Navidad covid


Lo que cambia la vida por un simple virus, por algo tan diminuto que ni es visible al ojo humano. Este año no se observan los típicos codazos entre cadenas comerciales -a los que se han sumado con ansias desatadas los ayuntamientos- para ver quien inaugura antes y mejor la Navidad. Este año hasta casi ni oímos hablar del rey del led, del sobreactuado y encantado de haberse conocido Abel Caballero; aquel que aspiraba a tener más bombillas -lo de las luces es otra cuestión- que Las Vegas.

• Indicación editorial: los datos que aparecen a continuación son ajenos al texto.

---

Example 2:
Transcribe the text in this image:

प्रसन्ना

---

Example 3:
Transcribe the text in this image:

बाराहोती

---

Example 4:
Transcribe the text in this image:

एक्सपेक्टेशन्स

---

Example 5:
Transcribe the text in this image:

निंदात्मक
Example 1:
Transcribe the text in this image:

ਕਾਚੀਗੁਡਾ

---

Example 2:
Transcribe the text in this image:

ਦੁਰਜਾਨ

En cierto sentido hemos puesto perspectiva a unas Navidades que no serán como todos los años, que no serán lo que hubiésemos deseado. Serán días especiales, pero al ralentí. A nadie se le escapa que salvo alguna actuación irresponsable, cuando estamos a poco más de un mes de la celebración, con una situación de contagios y fallecimientos crítica, ninguna Administración arriesgará a modificar sustancialmente las restricciones que en todos los sentidos tenemos. Algo que nos pasará factura -más todavía- en lo anímico y en lo económico, porque no hay alternativa.

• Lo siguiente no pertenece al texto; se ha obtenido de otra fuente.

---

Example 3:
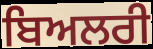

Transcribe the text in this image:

ਬਿਅਲਰੀ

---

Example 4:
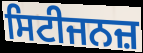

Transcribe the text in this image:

ਸਿਟੀਜਨਜ਼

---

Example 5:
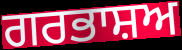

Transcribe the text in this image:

ਗਰਭਾਸ਼ਅ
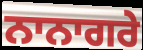
ਨਾਨਾਗਰੇ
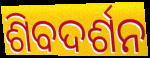
ଶିବଦର୍ଶନ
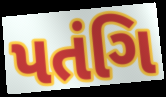
પતંગિ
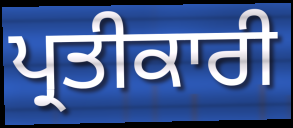
ਪ੍ਰਤੀਕਾਰੀ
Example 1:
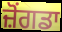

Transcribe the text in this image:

ਜ਼ੋਂਗਡਾ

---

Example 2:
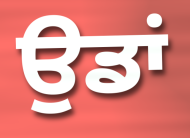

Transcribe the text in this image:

ਉਡਾਂ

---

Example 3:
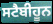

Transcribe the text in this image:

ਸਟੈਬੀਹੂਨ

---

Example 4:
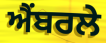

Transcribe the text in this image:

ਐਂਬਰਲੇ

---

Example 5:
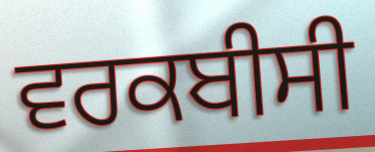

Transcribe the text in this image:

ਵਰਕਬੀਸੀ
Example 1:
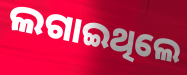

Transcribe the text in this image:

ଲଗାଇଥିଲେ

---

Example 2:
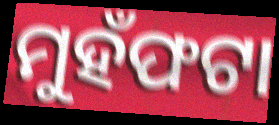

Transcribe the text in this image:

ମୁହଁଫଟା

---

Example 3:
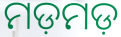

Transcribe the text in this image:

ମଡ଼ମଡ଼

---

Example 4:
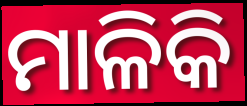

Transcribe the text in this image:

ମାଳିକି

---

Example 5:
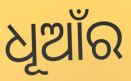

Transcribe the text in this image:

ଧୂଆଁର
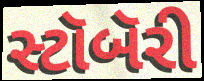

Pero no a todos los sectores. La gran distribución de la alimentación está en cifras récord. La industria conservera, el sector de reformas (albañilería, carpinterías, pintura, materiales, ferreterías,…), todo lo relacionado con la práctica deportiva o mismo gestores y asesores viven momentos de gran actividad. El varapalo de la Navidad, como los anteriores, recaerá fundamentalmente en los sectores de hostelería, viajes, pequeño comercio y todo lo que gira a su alrededor. El alcance de los daños todavía es imposible de predecir en estos momentos.